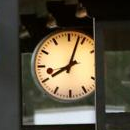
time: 8:03
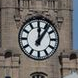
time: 12:06
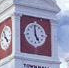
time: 4:59
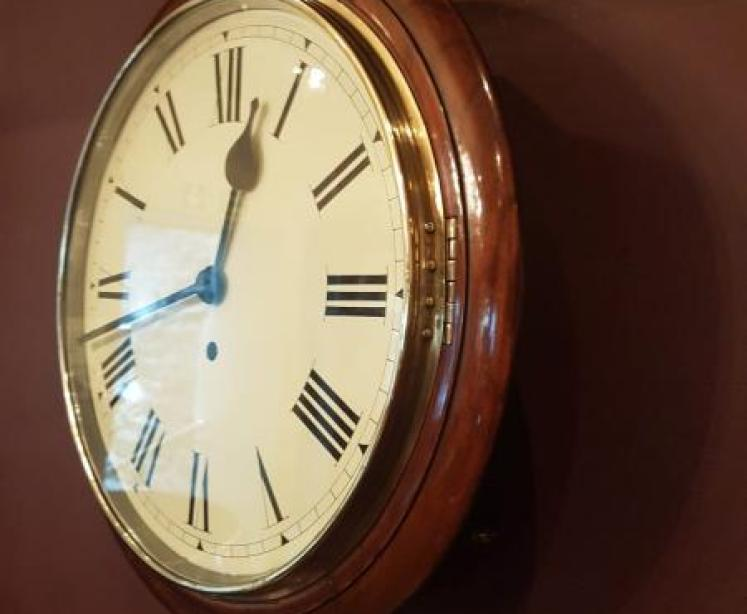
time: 12:42
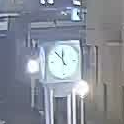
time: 11:52
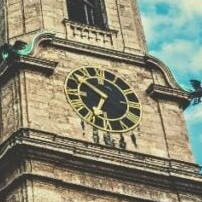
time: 6:50
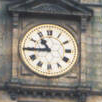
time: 10:44
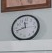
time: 11:41
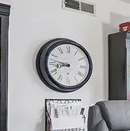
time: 8:47
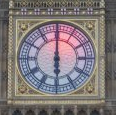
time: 5:59
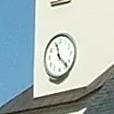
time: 11:22
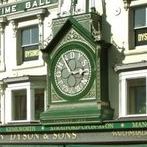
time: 2:54
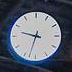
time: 9:32
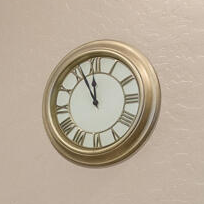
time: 11:55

+ + + +

→ What to work on: Rewrite the lines above, putting "clock reading" wherever "time" appears and keeping everything else the same. Leave the pictures out.

→ Exercise answer:
clock reading: 8:03
clock reading: 12:06
clock reading: 4:59
clock reading: 12:42
clock reading: 11:52
clock reading: 6:50
clock reading: 10:44
clock reading: 11:41
clock reading: 8:47
clock reading: 5:59
clock reading: 11:22
clock reading: 2:54
clock reading: 9:32
clock reading: 11:55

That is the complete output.